Laporan Tribunnews Batam, Anne Maria
TRIBUNNEWSBATAM.COM, BATAM- Pemerintah Kota Batam membentuk tim terpadu untuk penyusunan payung hukum bagi pembatasan kendaraan bermotor di Batam, Kepulauan Riau (Kepri).
Hal itu menyusul dari hasil rapat FKPD yang dilaksanakan beberapa waktu lalu di lantai IV Gedung Wali Kota. Menurut Wali Kota Batam, Ahmad Dahlan, tim pengendalian kendaraan bermotor diberi waktu sebulan untuk bekerja di tahap awal.
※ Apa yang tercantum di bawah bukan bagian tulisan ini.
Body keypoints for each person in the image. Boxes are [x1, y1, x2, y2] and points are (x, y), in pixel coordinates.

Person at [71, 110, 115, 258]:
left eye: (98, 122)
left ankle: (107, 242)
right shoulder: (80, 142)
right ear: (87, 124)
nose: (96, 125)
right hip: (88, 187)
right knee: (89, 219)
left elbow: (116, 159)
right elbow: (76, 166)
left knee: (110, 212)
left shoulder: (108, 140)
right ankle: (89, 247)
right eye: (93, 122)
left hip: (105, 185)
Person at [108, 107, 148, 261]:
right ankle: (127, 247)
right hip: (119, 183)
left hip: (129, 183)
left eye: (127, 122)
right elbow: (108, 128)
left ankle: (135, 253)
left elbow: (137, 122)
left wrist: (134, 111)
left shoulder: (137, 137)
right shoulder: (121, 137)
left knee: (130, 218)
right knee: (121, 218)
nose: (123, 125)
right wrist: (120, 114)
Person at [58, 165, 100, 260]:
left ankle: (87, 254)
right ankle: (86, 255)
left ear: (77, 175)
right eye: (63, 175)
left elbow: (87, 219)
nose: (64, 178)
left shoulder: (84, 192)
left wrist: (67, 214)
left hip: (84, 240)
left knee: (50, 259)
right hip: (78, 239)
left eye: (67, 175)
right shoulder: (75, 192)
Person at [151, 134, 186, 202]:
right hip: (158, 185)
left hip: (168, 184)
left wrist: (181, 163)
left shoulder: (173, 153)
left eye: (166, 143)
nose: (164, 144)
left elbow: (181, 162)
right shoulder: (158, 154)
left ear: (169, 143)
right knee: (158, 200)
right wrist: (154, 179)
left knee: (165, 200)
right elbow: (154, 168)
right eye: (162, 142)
"Tim pengendalian itu akan memberikan masukan yang signifikan kepada muspida langkah apa yang bisa kita lakukan untuk mengatasi kemacetan ini. Bisa saja kita mengambil pembatasan kendaraan," tutur Dahlan.
Pembatasan kendaraan yang dimaksud misalnya kebijakan one in one out, atau kebijakan mengendalikan pertumbuhan kendaraan melalui pemberian kuota kendaraan yang boleh masuk ke Batam.
"Yang one in one out itu bakal jadi sekatnya. Dimusnahkan dulu satu baru masuk satu lagi, jadi pertumbuhan zero. Tim kita kasih sebulan waktu untuk menentukan langkah konkritnya, dibuatkan payung hukumnya," ucapnya.